Dataset extract
+--

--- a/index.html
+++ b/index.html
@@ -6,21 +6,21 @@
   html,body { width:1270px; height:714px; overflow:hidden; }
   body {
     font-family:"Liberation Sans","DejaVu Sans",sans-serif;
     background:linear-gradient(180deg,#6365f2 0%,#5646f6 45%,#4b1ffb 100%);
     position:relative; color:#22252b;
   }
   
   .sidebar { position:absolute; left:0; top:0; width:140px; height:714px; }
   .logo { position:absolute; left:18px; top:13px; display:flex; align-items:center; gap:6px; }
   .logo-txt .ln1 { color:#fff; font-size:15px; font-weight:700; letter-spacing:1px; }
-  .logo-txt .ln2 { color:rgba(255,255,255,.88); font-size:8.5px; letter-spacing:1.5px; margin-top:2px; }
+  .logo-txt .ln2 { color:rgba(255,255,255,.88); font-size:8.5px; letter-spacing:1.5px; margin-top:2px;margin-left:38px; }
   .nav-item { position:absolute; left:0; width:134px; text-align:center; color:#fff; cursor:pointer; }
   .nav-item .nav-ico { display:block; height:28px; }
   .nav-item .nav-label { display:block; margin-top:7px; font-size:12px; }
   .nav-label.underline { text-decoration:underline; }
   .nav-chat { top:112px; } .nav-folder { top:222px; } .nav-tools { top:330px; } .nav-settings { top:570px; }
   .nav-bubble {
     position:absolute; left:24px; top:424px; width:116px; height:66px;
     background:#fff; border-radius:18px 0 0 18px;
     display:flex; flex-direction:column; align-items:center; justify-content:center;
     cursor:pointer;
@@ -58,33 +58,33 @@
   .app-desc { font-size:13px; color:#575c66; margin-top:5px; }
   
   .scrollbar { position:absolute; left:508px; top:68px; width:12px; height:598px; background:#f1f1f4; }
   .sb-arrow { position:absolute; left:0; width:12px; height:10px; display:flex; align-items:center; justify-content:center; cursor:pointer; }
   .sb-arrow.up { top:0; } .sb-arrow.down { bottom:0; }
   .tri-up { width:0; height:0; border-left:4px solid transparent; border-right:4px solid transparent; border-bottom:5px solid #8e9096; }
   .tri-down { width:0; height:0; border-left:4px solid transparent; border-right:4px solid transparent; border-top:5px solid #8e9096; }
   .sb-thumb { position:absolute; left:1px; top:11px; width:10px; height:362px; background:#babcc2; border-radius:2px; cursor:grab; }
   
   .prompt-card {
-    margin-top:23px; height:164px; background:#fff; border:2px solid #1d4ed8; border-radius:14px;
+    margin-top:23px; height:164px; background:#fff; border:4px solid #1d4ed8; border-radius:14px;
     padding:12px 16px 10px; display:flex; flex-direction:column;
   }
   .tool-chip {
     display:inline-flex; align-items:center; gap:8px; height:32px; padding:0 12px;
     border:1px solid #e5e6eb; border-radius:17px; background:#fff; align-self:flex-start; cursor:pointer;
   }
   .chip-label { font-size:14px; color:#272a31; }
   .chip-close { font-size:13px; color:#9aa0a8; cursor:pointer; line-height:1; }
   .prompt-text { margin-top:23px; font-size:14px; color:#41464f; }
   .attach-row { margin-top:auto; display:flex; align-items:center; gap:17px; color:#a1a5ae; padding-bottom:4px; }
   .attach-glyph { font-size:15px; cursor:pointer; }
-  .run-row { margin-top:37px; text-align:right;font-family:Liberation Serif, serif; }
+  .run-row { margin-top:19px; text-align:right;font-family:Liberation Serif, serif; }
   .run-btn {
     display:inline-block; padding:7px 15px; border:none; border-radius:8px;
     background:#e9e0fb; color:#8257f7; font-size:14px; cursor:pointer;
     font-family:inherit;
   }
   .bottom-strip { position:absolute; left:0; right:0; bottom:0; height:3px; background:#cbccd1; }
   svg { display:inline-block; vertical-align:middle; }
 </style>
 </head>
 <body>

+--

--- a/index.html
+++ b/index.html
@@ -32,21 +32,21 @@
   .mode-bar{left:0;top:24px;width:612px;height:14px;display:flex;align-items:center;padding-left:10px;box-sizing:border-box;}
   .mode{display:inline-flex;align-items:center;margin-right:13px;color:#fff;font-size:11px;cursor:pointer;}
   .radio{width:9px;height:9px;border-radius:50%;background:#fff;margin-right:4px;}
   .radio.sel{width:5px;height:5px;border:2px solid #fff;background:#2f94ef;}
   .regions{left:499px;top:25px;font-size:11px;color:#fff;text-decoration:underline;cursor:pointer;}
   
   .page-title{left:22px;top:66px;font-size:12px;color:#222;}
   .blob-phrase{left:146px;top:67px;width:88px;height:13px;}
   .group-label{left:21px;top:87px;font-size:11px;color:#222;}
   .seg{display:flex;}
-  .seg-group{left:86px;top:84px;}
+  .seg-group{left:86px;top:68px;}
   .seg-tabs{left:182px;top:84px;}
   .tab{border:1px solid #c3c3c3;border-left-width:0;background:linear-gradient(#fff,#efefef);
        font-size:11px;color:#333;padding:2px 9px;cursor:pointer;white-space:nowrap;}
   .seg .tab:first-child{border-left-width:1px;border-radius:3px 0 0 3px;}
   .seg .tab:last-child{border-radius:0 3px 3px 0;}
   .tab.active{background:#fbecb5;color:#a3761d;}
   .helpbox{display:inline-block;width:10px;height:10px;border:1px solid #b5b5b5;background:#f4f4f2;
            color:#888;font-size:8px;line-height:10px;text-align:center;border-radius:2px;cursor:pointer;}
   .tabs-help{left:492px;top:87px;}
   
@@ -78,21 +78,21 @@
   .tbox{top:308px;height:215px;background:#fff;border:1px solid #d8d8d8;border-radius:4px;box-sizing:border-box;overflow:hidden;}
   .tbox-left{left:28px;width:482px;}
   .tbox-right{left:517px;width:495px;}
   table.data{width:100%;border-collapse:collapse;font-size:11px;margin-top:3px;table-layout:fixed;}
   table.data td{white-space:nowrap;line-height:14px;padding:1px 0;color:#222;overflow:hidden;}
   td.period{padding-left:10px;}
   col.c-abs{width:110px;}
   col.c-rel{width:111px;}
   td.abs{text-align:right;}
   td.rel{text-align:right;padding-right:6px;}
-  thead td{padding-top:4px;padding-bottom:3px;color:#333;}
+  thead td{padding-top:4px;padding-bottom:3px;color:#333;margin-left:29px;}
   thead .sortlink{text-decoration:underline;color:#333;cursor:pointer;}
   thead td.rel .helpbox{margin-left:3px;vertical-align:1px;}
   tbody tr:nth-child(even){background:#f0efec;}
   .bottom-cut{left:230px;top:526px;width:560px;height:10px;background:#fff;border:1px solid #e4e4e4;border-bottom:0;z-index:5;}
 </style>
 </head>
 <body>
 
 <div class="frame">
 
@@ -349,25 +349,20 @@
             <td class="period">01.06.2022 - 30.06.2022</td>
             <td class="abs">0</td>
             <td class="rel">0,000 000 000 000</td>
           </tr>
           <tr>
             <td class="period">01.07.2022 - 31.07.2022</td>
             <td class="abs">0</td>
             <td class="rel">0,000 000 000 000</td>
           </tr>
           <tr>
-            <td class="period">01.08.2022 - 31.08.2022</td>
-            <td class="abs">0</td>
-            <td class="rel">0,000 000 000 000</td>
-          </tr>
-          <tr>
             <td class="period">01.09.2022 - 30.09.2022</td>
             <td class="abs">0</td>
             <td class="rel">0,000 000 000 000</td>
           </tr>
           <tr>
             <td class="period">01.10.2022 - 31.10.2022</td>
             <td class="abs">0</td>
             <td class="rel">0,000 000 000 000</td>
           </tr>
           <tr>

+--

How many of the lines above include the string "down"? Reply with the number by itself.

Answer box
2